• _Directions for this task_
The result should be a verbatim copy of the whole listing.

• _Given data_
▬▬▬▬▬▬

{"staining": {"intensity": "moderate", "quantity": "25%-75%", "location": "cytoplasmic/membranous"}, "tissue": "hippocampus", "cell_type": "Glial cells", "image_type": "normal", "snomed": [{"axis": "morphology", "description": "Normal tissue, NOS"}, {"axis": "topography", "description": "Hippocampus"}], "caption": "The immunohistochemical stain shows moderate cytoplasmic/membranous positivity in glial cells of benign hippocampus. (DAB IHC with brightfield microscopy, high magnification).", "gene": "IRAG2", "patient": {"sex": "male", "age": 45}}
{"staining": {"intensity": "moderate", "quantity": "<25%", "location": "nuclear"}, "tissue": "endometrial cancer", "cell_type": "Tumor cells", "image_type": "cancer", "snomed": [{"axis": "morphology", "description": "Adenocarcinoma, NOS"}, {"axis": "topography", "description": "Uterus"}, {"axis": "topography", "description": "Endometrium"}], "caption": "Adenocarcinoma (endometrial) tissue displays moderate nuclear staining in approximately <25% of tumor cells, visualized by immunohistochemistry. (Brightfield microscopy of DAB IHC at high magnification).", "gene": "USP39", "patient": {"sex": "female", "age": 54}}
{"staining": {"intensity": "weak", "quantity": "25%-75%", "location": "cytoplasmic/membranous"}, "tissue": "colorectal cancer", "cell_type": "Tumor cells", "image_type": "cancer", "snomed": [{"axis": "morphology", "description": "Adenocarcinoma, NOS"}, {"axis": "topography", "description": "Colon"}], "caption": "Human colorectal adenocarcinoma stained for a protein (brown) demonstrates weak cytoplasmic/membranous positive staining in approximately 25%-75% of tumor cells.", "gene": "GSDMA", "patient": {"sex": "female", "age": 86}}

▬▬▬▬▬▬

• _Task solution_
{"staining": {"intensity": "moderate", "quantity": "25%-75%", "location": "cytoplasmic/membranous"}, "tissue": "hippocampus", "cell_type": "Glial cells", "image_type": "normal", "snomed": [{"axis": "morphology", "description": "Normal tissue, NOS"}, {"axis": "topography", "description": "Hippocampus"}], "caption": "The immunohistochemical stain shows moderate cytoplasmic/membranous positivity in glial cells of benign hippocampus. (DAB IHC with brightfield microscopy, high magnification).", "gene": "IRAG2", "patient": {"sex": "male", "age": 45}}
{"staining": {"intensity": "moderate", "quantity": "<25%", "location": "nuclear"}, "tissue": "endometrial cancer", "cell_type": "Tumor cells", "image_type": "cancer", "snomed": [{"axis": "morphology", "description": "Adenocarcinoma, NOS"}, {"axis": "topography", "description": "Uterus"}, {"axis": "topography", "description": "Endometrium"}], "caption": "Adenocarcinoma (endometrial) tissue displays moderate nuclear staining in approximately <25% of tumor cells, visualized by immunohistochemistry. (Brightfield microscopy of DAB IHC at high magnification).", "gene": "USP39", "patient": {"sex": "female", "age": 54}}
{"staining": {"intensity": "weak", "quantity": "25%-75%", "location": "cytoplasmic/membranous"}, "tissue": "colorectal cancer", "cell_type": "Tumor cells", "image_type": "cancer", "snomed": [{"axis": "morphology", "description": "Adenocarcinoma, NOS"}, {"axis": "topography", "description": "Colon"}], "caption": "Human colorectal adenocarcinoma stained for a protein (brown) demonstrates weak cytoplasmic/membranous positive staining in approximately 25%-75% of tumor cells.", "gene": "GSDMA", "patient": {"sex": "female", "age": 86}}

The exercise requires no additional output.